Let me first say that the idea of giving your child a variety of experiences — a variety of toys to play with, trips to the zoo, the park, the woods — is really positive. On the other hand, if you’re saying you have to wire their brain to sit at a desk and do worksheets before they’re 5, that’s insanity. I think there’s a misunderstanding here about what the science actually tells us. There’s learning that goes on after the age of 5, too.
What does it mean to be an intuitive parent?
It means shutting out the noise, setting aside your fears and being with your child; paying attention to them, tuning into them and responding to them as you naturally would. It means listening to that inner voice, instead of trying to drag your child through development on someone else’s agenda, which is what’s happening.
So instead of using flash cards and educational apps, what should parents do?
There’s this whole notion that, if we just buy the right products, we can make our children into super children. Again, the most important, foundational thing is to pay attention to your child and respond to them; let them lead sometimes. The next step is to encourage problem solving and thinking ability.
The way you do that is not with worksheets or problems. Let them explore and let them meet the materials and use them in a way they naturally relate to it. You don’t want to walk them through a set of blocks. Give the child the chance to play with them in their own way.
How does this compare to the micromanaging ways of the helicopter parent and the laissez-faire approach of the freerange parent?

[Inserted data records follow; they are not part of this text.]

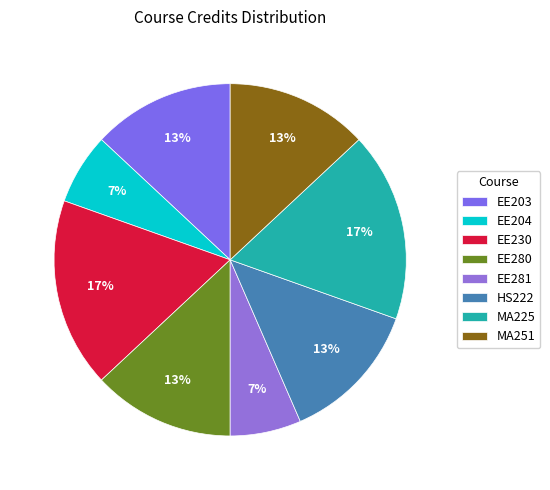

To the nearest percent, what is the difference between the MA251 and EE230 slice percentages?

4%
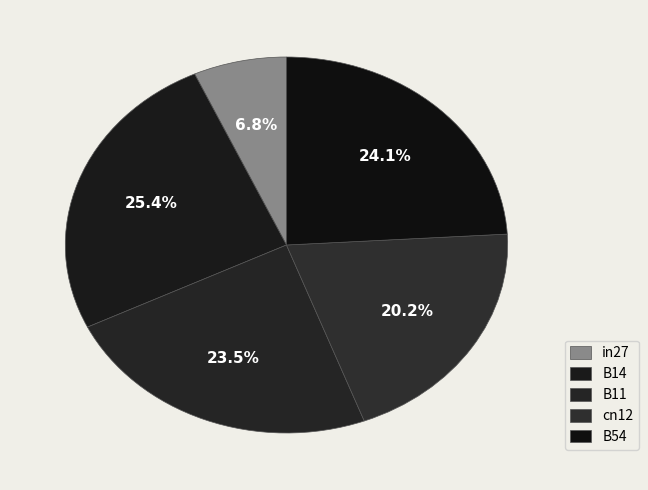

Which category has the biggest portion of the pie?

B14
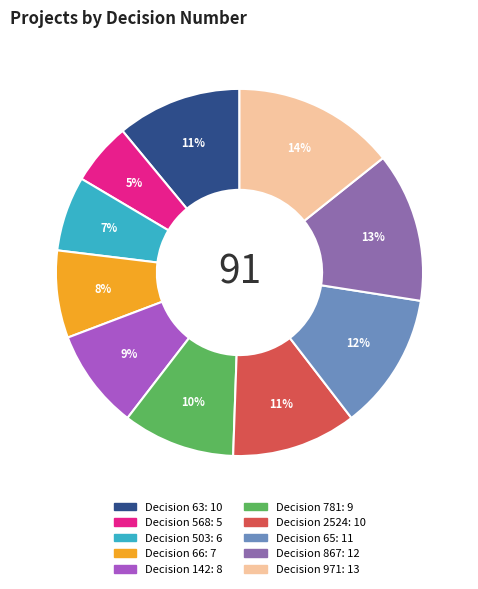

To the nearest percent, what is the average slice percentage?

10%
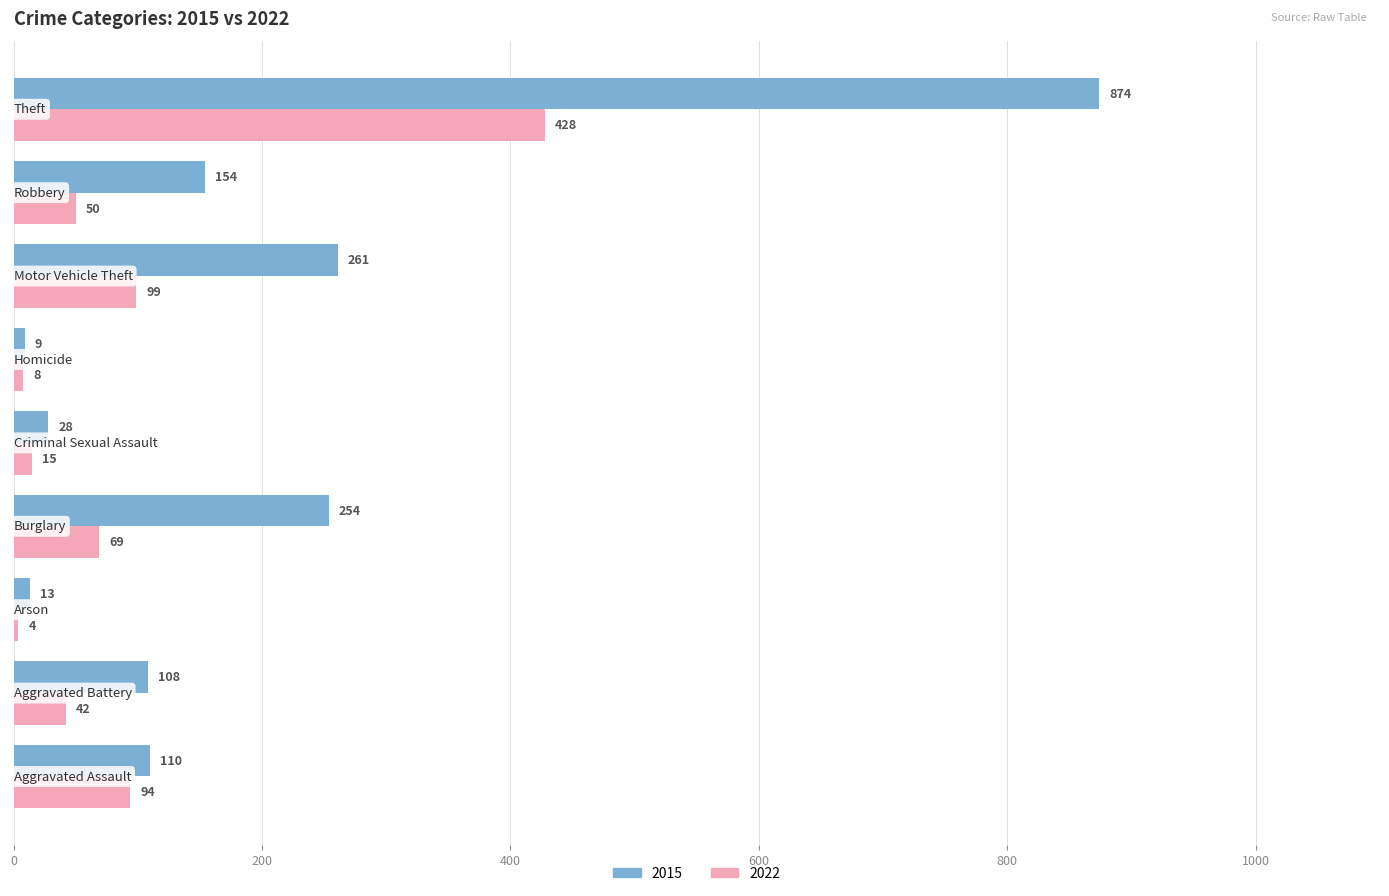

At how many categories does at least one series exceed 852?

1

If you’re a helicopter parent, where you’re micromanaging every bit of development, that doesn’t fit with intuitive parenting. But if you seek a high level of engagement, that can fit. As for free-range, this allows for that freedom but doesn’t include all the risk.
What is the one thing you wish you could say to every parent leaving the hospital with a baby today?
Believe in yourself. You can do this. You can be such an amazing parent if you just leave the guilt and the anxiety behind and be with your child.